As well, ITAC agrees with the recommendations of the Jenkins report in that SSC should seek to define the desired outcome of a procurement and allow industry to respond with solutions, supported by recommended performance measures and benefits realization criteria (Q45). Moreover, the evaluation of bids should be based on overall value. The procurement process must focus on the problem to be solved, rather than prescribing detailed specifications. The Email Transformation initiative is an opportunity for Shared Services Canada and the Government of Canada to evolve to a new services paradigm.
With regard to Questions 53 to 55, we encourage Shared Services Canada to pay particular attention to the terms and conditions to be included as part of the RFP and the resulting contract process. Given the size and scope of this procurement, the adoption of contractual requirements which are contrary to commercial agreements and corporate governance laws, could have the effect of limiting the number of quality bids received.
A key example of this is the proposal for unlimited liability to minimize the risk of a security or privacy breach due to vendor negligence and due to a vendor being compelled by a foreign nation to hand over email information owned by the Government of Canada. ITAC and its members clearly take very seriously the need to protect confidential and personal information owned by the Government of Canada. As well, we fully agree that the Contractor must adhere to all security requirements in the contract and, if they do not, be subject to related remedies (to be discussed during the RFP refinement phase). However, the concept of unlimited liability is problematic in today’s corporate governance environment. It is not possible for a company to purchase insurance for uncapped liability. As such, corporate officers would not be permitted to sign off on unlimited corporate exposure in an environment where future techniques for cyber attacks can not necessarily be foreseen, and the limits to the use of the U.S. Patriot Act have yet to be tested.
ITAC has previously worked with PWGSC and Treasury Board Secretariat and achieved an agreement for a limitation on liability in IM/IT projects. Under that agreement, the Contractors would not be held liable for special, indirect or consequential damages, or for liability for damages of third parties, except in limited and specified circumstances. As well, it was agreed that first party liability for direct damages would be capped in the Contract. We will leave it to potential Bidders to propose details and a cap that would be appropriate for this procurement and in the current corporate environment.

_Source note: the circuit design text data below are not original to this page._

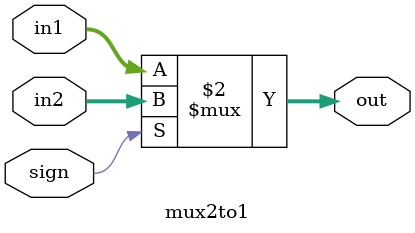
<source format=v>
`timescale 1ns / 1ps


module mux2to1(
    input [31:0] in1,
    input [31:0] in2,
    input sign,
    output [31:0] out
    );
    //¶þÑ¡Ò»
    assign out = (sign == 0)? in1 : in2;
endmodule

</source>
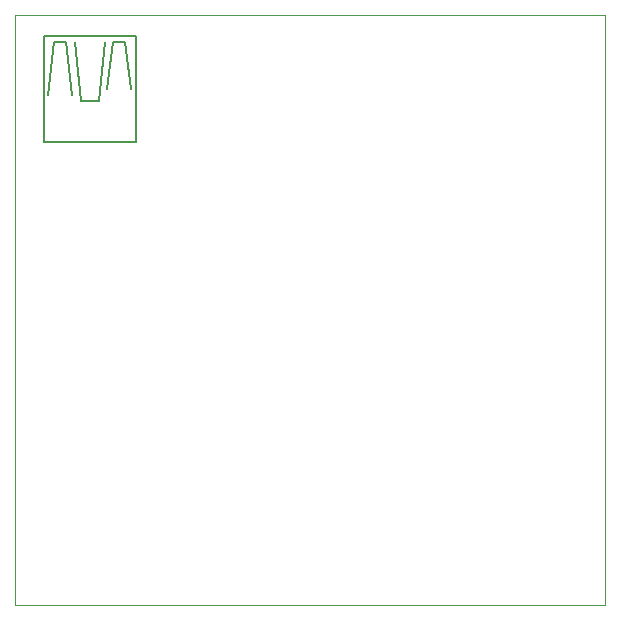
<source format=gbo>
G75*
%MOIN*%
%OFA0B0*%
%FSLAX25Y25*%
%IPPOS*%
%LPD*%
%AMOC8*
5,1,8,0,0,1.08239X$1,22.5*
%
%ADD10C,0.00000*%
%ADD11C,0.00500*%
D10*
X0006800Y0006800D02*
X0006800Y0203650D01*
X0203650Y0203650D01*
X0203650Y0006800D01*
X0006800Y0006800D01*
D11*
X0016446Y0161131D02*
X0016446Y0196564D01*
X0047154Y0196564D01*
X0047154Y0161131D01*
X0016446Y0161131D01*
X0028847Y0174910D02*
X0026879Y0194595D01*
X0023926Y0194595D02*
X0025894Y0176879D01*
X0028847Y0174910D02*
X0034753Y0174910D01*
X0036721Y0194595D01*
X0039674Y0194595D02*
X0037706Y0178847D01*
X0045580Y0178847D02*
X0043611Y0194595D01*
X0039674Y0194595D01*
X0023926Y0194595D02*
X0019989Y0194595D01*
X0018020Y0176879D01*
M02*

</source>
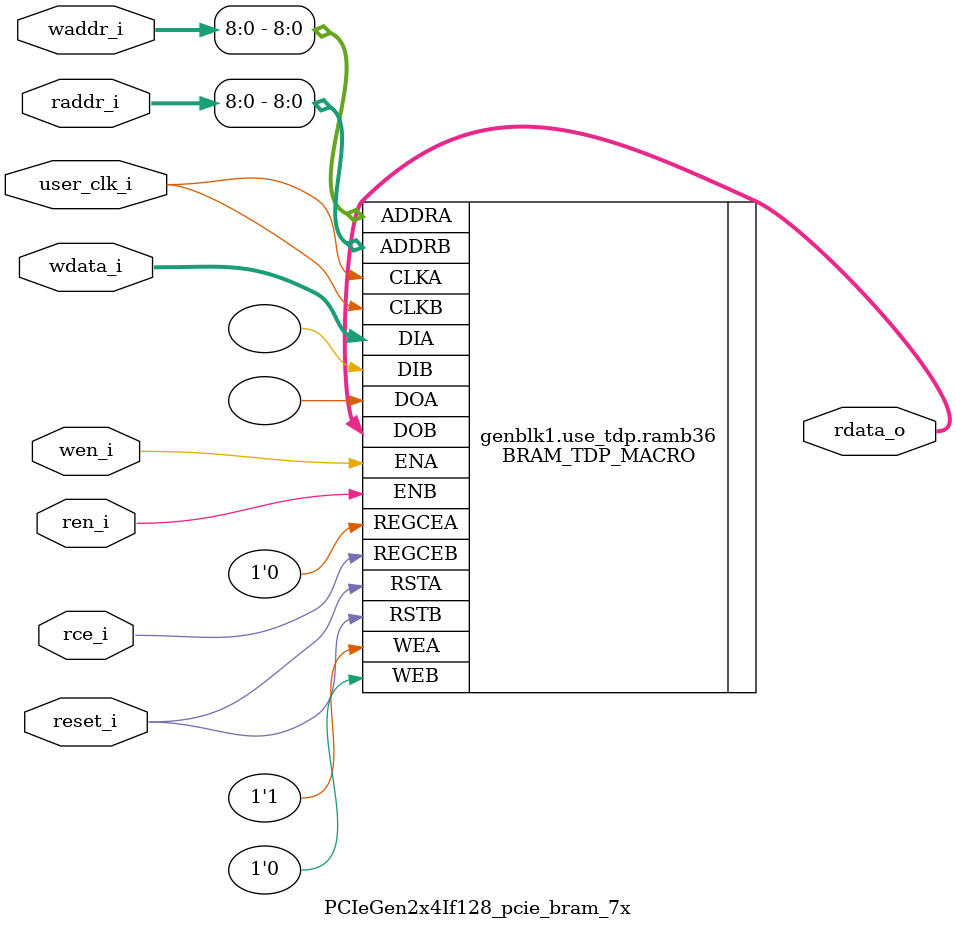
<source format=v>

`timescale 1ps/1ps

(* DowngradeIPIdentifiedWarnings = "yes" *)
module PCIeGen2x4If128_pcie_bram_7x
  #(
    parameter [3:0]  LINK_CAP_MAX_LINK_SPEED = 4'h1,        // PCIe Link Speed : 1 - 2.5 GT/s; 2 - 5.0 GT/s
    parameter [5:0]  LINK_CAP_MAX_LINK_WIDTH = 6'h08,       // PCIe Link Width : 1 / 2 / 4 / 8
    parameter IMPL_TARGET = "HARD",                         // the implementation target : HARD, SOFT
    parameter DOB_REG = 0,                                  // 1 - use the output register;
                                                            // 0 - don't use the output register
    parameter WIDTH = 0                                     // supported WIDTH's : 4, 9, 18, 36 - uses RAMB36
                                                            //                     72 - uses RAMB36SDP
    )
    (
     input               user_clk_i,// user clock
     input               reset_i,   // bram reset

     input               wen_i,     // write enable
     input [12:0]        waddr_i,   // write address
     input [WIDTH - 1:0] wdata_i,   // write data

     input               ren_i,     // read enable
     input               rce_i,     // output register clock enable
     input [12:0]        raddr_i,   // read address

     output [WIDTH - 1:0] rdata_o   // read data
     );

   // map the address bits
   localparam ADDR_MSB = ((WIDTH == 4)  ? 12 :
                          (WIDTH == 9)  ? 11 :
                          (WIDTH == 18) ? 10 :
                          (WIDTH == 36) ?  9 :
                                           8
                          );

   // set the width of the tied off low address bits
   localparam ADDR_LO_BITS = ((WIDTH == 4)  ? 2 :
                              (WIDTH == 9)  ? 3 :
                              (WIDTH == 18) ? 4 :
                              (WIDTH == 36) ? 5 :
                                              0 // for WIDTH 72 use RAMB36SDP
                              );

   // map the data bits
   localparam D_MSB =  ((WIDTH == 4)  ?  3 :
                        (WIDTH == 9)  ?  7 :
                        (WIDTH == 18) ? 15 :
                        (WIDTH == 36) ? 31 :
                                        63
                        );

   // map the data parity bits
   localparam DP_LSB =  D_MSB + 1;

   localparam DP_MSB =  ((WIDTH == 4)  ? 4 :
                         (WIDTH == 9)  ? 8 :
                         (WIDTH == 18) ? 17 :
                         (WIDTH == 36) ? 35 :
                                         71
                        );

   localparam DPW = DP_MSB - DP_LSB + 1;
   localparam WRITE_MODE = ((WIDTH == 72) && (!((LINK_CAP_MAX_LINK_SPEED == 4'h2) && (LINK_CAP_MAX_LINK_WIDTH == 6'h08)))) ? "WRITE_FIRST" :
                           ((LINK_CAP_MAX_LINK_SPEED == 4'h2) && (LINK_CAP_MAX_LINK_WIDTH == 6'h08)) ? "WRITE_FIRST" : "NO_CHANGE";

   localparam DEVICE = (IMPL_TARGET == "HARD") ? "7SERIES" : "VIRTEX6";
   localparam BRAM_SIZE = "36Kb";

   localparam WE_WIDTH =(DEVICE == "VIRTEX5" || DEVICE == "VIRTEX6" || DEVICE == "7SERIES") ?
                            ((WIDTH <= 9) ? 1 :
                             (WIDTH > 9 && WIDTH <= 18) ? 2 :
                             (WIDTH > 18 && WIDTH <= 36) ? 4 :
                             (WIDTH > 36 && WIDTH <= 72) ? 8 :
                             (BRAM_SIZE == "18Kb") ? 4 : 8 ) : 8;

   //synthesis translate_off
   initial begin
      //$display("[%t] %m DOB_REG %0d WIDTH %0d ADDR_MSB %0d ADDR_LO_BITS %0d DP_MSB %0d DP_LSB %0d D_MSB %0d",
      //          $time, DOB_REG,   WIDTH,    ADDR_MSB,    ADDR_LO_BITS,    DP_MSB,    DP_LSB,    D_MSB);

      case (WIDTH)
        4,9,18,36,72:;
        default:
          begin
             $display("[%t] %m Error WIDTH %0d not supported", $time, WIDTH);
             $finish;
          end
      endcase // case (WIDTH)
   end
   //synthesis translate_on

   generate
   if ((LINK_CAP_MAX_LINK_WIDTH == 6'h08 && LINK_CAP_MAX_LINK_SPEED == 4'h2) || (WIDTH == 72)) begin : use_sdp
        BRAM_SDP_MACRO #(
               .DEVICE        (DEVICE),
               .BRAM_SIZE     (BRAM_SIZE),
               .DO_REG        (DOB_REG),
               .READ_WIDTH    (WIDTH),
               .WRITE_WIDTH   (WIDTH),
               .WRITE_MODE    (WRITE_MODE)
               )
        ramb36sdp(
               .DO             (rdata_o[WIDTH-1:0]),
               .DI             (wdata_i[WIDTH-1:0]),
               .RDADDR         (raddr_i[ADDR_MSB:0]),
               .RDCLK          (user_clk_i),
               .RDEN           (ren_i),
               .REGCE          (rce_i),
               .RST            (reset_i),
               .WE             ({WE_WIDTH{1'b1}}),
               .WRADDR         (waddr_i[ADDR_MSB:0]),
               .WRCLK          (user_clk_i),
               .WREN           (wen_i)
               );

    end  // block: use_sdp
    else if (WIDTH <= 36) begin : use_tdp
    // use RAMB36's if the width is 4, 9, 18, or 36
        BRAM_TDP_MACRO #(
               .DEVICE        (DEVICE),
               .BRAM_SIZE     (BRAM_SIZE),
               .DOA_REG       (0),
               .DOB_REG       (DOB_REG),
               .READ_WIDTH_A  (WIDTH),
               .READ_WIDTH_B  (WIDTH),
               .WRITE_WIDTH_A (WIDTH),
               .WRITE_WIDTH_B (WIDTH),
               .WRITE_MODE_A  (WRITE_MODE)
               )
        ramb36(
               .DOA            (),
               .DOB            (rdata_o[WIDTH-1:0]),
               .ADDRA          (waddr_i[ADDR_MSB:0]),
               .ADDRB          (raddr_i[ADDR_MSB:0]),
               .CLKA           (user_clk_i),
               .CLKB           (user_clk_i),
               .DIA            (wdata_i[WIDTH-1:0]),
               .DIB            ({WIDTH{1'b0}}),
               .ENA            (wen_i),
               .ENB            (ren_i),
               .REGCEA         (1'b0),
               .REGCEB         (rce_i),
               .RSTA           (reset_i),
               .RSTB           (reset_i),
               .WEA            ({WE_WIDTH{1'b1}}),
               .WEB            ({WE_WIDTH{1'b0}})
               );
   end // block: use_tdp
   endgenerate

endmodule // pcie_bram_7x


</source>
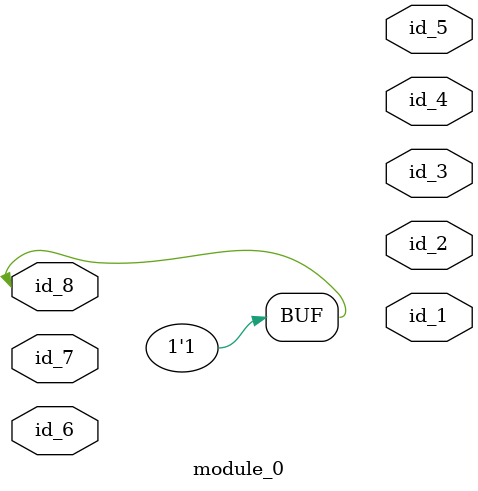
<source format=v>
module module_0 (
    id_1,
    id_2,
    id_3,
    id_4,
    id_5,
    id_6,
    id_7,
    id_8
);
  inout wire id_8;
  inout wire id_7;
  input wire id_6;
  output wire id_5;
  output wire id_4;
  output wire id_3;
  output wire id_2;
  output wire id_1;
  wire id_9, id_10, id_11;
  wire id_12;
  assign id_8 = 1;
endmodule
module module_1;
  supply1 id_2;
  wand id_3;
  module_0 modCall_1 (
      id_3,
      id_2,
      id_2,
      id_3,
      id_3,
      id_2,
      id_3,
      id_3
  );
  assign id_3 = 1;
endmodule
module module_2;
  wire id_3, id_4, id_5;
  module_0 modCall_1 (
      id_5,
      id_4,
      id_4,
      id_3,
      id_5,
      id_4,
      id_5,
      id_5
  );
endmodule

</source>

In general, to achieve the most success, an enterprise purchasing model for the Government of Canada should align as much as possible with commercial enterprise agreements and practices. We recommend that a detailed discussion of contractual terms and conditions occur during the “Review & Refine Requirements Phase” of the procurement process. As well, Shared Services Canada should enter into early negotiations with the successful Bidder to allow the supplier to leverage its standard agreements. In doing so, taxpayers will benefit from maximum competition among suppliers, access to the fullest range of possible solutions and innovation, and the best possible pricing.
ITAC appreciates the opportunity to provide input on this precedent-setting procurement process. We fully support the collaborative procurement approach and trust that it will produce successful results.
We would be pleased to provide any further information, as needed.